(Machine-readable electronics designs)
==========
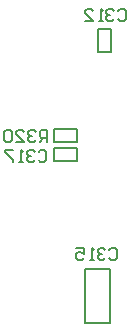
<source format=gbo>
G04*
G04 #@! TF.GenerationSoftware,Altium Limited,Altium Designer,25.4.2 (15)*
G04*
G04 Layer_Color=32896*
%FSLAX44Y44*%
%MOMM*%
G71*
G04*
G04 #@! TF.SameCoordinates,73184756-021C-4AC8-A4DF-FCC11D8EA491*
G04*
G04*
G04 #@! TF.FilePolarity,Positive*
G04*
G01*
G75*
%ADD12C,0.2000*%
%ADD14C,0.1667*%
D12*
X1766250Y237750D02*
X1786250D01*
X1766250Y226750D02*
X1786250D01*
X1766250D02*
Y237750D01*
X1786250Y226750D02*
Y237750D01*
X1792500Y74000D02*
X1813500D01*
Y120000D01*
X1792500D02*
X1813500D01*
X1792500Y74000D02*
Y120000D01*
X1766250Y210750D02*
X1786250D01*
X1766250D02*
Y221750D01*
X1786250D01*
Y210750D02*
Y221750D01*
X1804000Y323000D02*
X1815000D01*
X1804000Y303000D02*
Y323000D01*
Y303000D02*
X1815000D01*
Y323000D01*
D14*
X1820830Y338332D02*
X1822496Y339998D01*
X1825828D01*
X1827494Y338332D01*
Y331668D01*
X1825828Y330002D01*
X1822496D01*
X1820830Y331668D01*
X1817498Y338332D02*
X1815831Y339998D01*
X1812499D01*
X1810833Y338332D01*
Y336666D01*
X1812499Y335000D01*
X1814165D01*
X1812499D01*
X1810833Y333334D01*
Y331668D01*
X1812499Y330002D01*
X1815831D01*
X1817498Y331668D01*
X1807501Y330002D02*
X1804169D01*
X1805835D01*
Y339998D01*
X1807501Y338332D01*
X1792506Y330002D02*
X1799170D01*
X1792506Y336666D01*
Y338332D01*
X1794172Y339998D01*
X1797504D01*
X1799170Y338332D01*
X1760827Y227502D02*
Y237498D01*
X1755829D01*
X1754163Y235832D01*
Y232500D01*
X1755829Y230834D01*
X1760827D01*
X1757495D02*
X1754163Y227502D01*
X1750831Y235832D02*
X1749164Y237498D01*
X1745832D01*
X1744166Y235832D01*
Y234166D01*
X1745832Y232500D01*
X1747498D01*
X1745832D01*
X1744166Y230834D01*
Y229168D01*
X1745832Y227502D01*
X1749164D01*
X1750831Y229168D01*
X1734169Y227502D02*
X1740834D01*
X1734169Y234166D01*
Y235832D01*
X1735836Y237498D01*
X1739168D01*
X1740834Y235832D01*
X1730837D02*
X1729171Y237498D01*
X1725839D01*
X1724173Y235832D01*
Y229168D01*
X1725839Y227502D01*
X1729171D01*
X1730837Y229168D01*
Y235832D01*
X1753330Y218332D02*
X1754996Y219998D01*
X1758328D01*
X1759994Y218332D01*
Y211668D01*
X1758328Y210002D01*
X1754996D01*
X1753330Y211668D01*
X1749998Y218332D02*
X1748331Y219998D01*
X1744999D01*
X1743333Y218332D01*
Y216666D01*
X1744999Y215000D01*
X1746665D01*
X1744999D01*
X1743333Y213334D01*
Y211668D01*
X1744999Y210002D01*
X1748331D01*
X1749998Y211668D01*
X1740001Y210002D02*
X1736669D01*
X1738335D01*
Y219998D01*
X1740001Y218332D01*
X1731670Y219998D02*
X1725006D01*
Y218332D01*
X1731670Y211668D01*
Y210002D01*
X1813330Y135832D02*
X1814996Y137498D01*
X1818328D01*
X1819994Y135832D01*
Y129168D01*
X1818328Y127502D01*
X1814996D01*
X1813330Y129168D01*
X1809998Y135832D02*
X1808331Y137498D01*
X1804999D01*
X1803333Y135832D01*
Y134166D01*
X1804999Y132500D01*
X1806665D01*
X1804999D01*
X1803333Y130834D01*
Y129168D01*
X1804999Y127502D01*
X1808331D01*
X1809998Y129168D01*
X1800001Y127502D02*
X1796669D01*
X1798335D01*
Y137498D01*
X1800001Y135832D01*
X1785006Y137498D02*
X1791670D01*
Y132500D01*
X1788338Y134166D01*
X1786672D01*
X1785006Y132500D01*
Y129168D01*
X1786672Y127502D01*
X1790004D01*
X1791670Y129168D01*
M02*

</source>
==========
◆ **Aim of the task**
When copying the records, reproduce every entry exactly and omit all pictures.

◆ **Answer to this problem**
<source format=gbo>
G04*
G04 #@! TF.GenerationSoftware,Altium Limited,Altium Designer,25.4.2 (15)*
G04*
G04 Layer_Color=32896*
%FSLAX44Y44*%
%MOMM*%
G71*
G04*
G04 #@! TF.SameCoordinates,73184756-021C-4AC8-A4DF-FCC11D8EA491*
G04*
G04*
G04 #@! TF.FilePolarity,Positive*
G04*
G01*
G75*
%ADD12C,0.2000*%
%ADD14C,0.1667*%
D12*
X1766250Y237750D02*
X1786250D01*
X1766250Y226750D02*
X1786250D01*
X1766250D02*
Y237750D01*
X1786250Y226750D02*
Y237750D01*
X1792500Y74000D02*
X1813500D01*
Y120000D01*
X1792500D02*
X1813500D01*
X1792500Y74000D02*
Y120000D01*
X1766250Y210750D02*
X1786250D01*
X1766250D02*
Y221750D01*
X1786250D01*
Y210750D02*
Y221750D01*
X1804000Y323000D02*
X1815000D01*
X1804000Y303000D02*
Y323000D01*
Y303000D02*
X1815000D01*
Y323000D01*
D14*
X1820830Y338332D02*
X1822496Y339998D01*
X1825828D01*
X1827494Y338332D01*
Y331668D01*
X1825828Y330002D01*
X1822496D01*
X1820830Y331668D01*
X1817498Y338332D02*
X1815831Y339998D01*
X1812499D01*
X1810833Y338332D01*
Y336666D01*
X1812499Y335000D01*
X1814165D01*
X1812499D01*
X1810833Y333334D01*
Y331668D01*
X1812499Y330002D01*
X1815831D01*
X1817498Y331668D01*
X1807501Y330002D02*
X1804169D01*
X1805835D01*
Y339998D01*
X1807501Y338332D01*
X1792506Y330002D02*
X1799170D01*
X1792506Y336666D01*
Y338332D01*
X1794172Y339998D01*
X1797504D01*
X1799170Y338332D01*
X1760827Y227502D02*
Y237498D01*
X1755829D01*
X1754163Y235832D01*
Y232500D01*
X1755829Y230834D01*
X1760827D01*
X1757495D02*
X1754163Y227502D01*
X1750831Y235832D02*
X1749164Y237498D01*
X1745832D01*
X1744166Y235832D01*
Y234166D01*
X1745832Y232500D01*
X1747498D01*
X1745832D01*
X1744166Y230834D01*
Y229168D01*
X1745832Y227502D01*
X1749164D01*
X1750831Y229168D01*
X1734169Y227502D02*
X1740834D01*
X1734169Y234166D01*
Y235832D01*
X1735836Y237498D01*
X1739168D01*
X1740834Y235832D01*
X1730837D02*
X1729171Y237498D01*
X1725839D01*
X1724173Y235832D01*
Y229168D01*
X1725839Y227502D01*
X1729171D01*
X1730837Y229168D01*
Y235832D01*
X1753330Y218332D02*
X1754996Y219998D01*
X1758328D01*
X1759994Y218332D01*
Y211668D01*
X1758328Y210002D01*
X1754996D01*
X1753330Y211668D01*
X1749998Y218332D02*
X1748331Y219998D01*
X1744999D01*
X1743333Y218332D01*
Y216666D01*
X1744999Y215000D01*
X1746665D01*
X1744999D01*
X1743333Y213334D01*
Y211668D01*
X1744999Y210002D01*
X1748331D01*
X1749998Y211668D01*
X1740001Y210002D02*
X1736669D01*
X1738335D01*
Y219998D01*
X1740001Y218332D01*
X1731670Y219998D02*
X1725006D01*
Y218332D01*
X1731670Y211668D01*
Y210002D01*
X1813330Y135832D02*
X1814996Y137498D01*
X1818328D01*
X1819994Y135832D01*
Y129168D01*
X1818328Y127502D01*
X1814996D01*
X1813330Y129168D01*
X1809998Y135832D02*
X1808331Y137498D01*
X1804999D01*
X1803333Y135832D01*
Y134166D01*
X1804999Y132500D01*
X1806665D01*
X1804999D01*
X1803333Y130834D01*
Y129168D01*
X1804999Y127502D01*
X1808331D01*
X1809998Y129168D01*
X1800001Y127502D02*
X1796669D01*
X1798335D01*
Y137498D01*
X1800001Y135832D01*
X1785006Y137498D02*
X1791670D01*
Y132500D01*
X1788338Y134166D01*
X1786672D01*
X1785006Y132500D01*
Y129168D01*
X1786672Y127502D01*
X1790004D01*
X1791670Y129168D01*
M02*

</source>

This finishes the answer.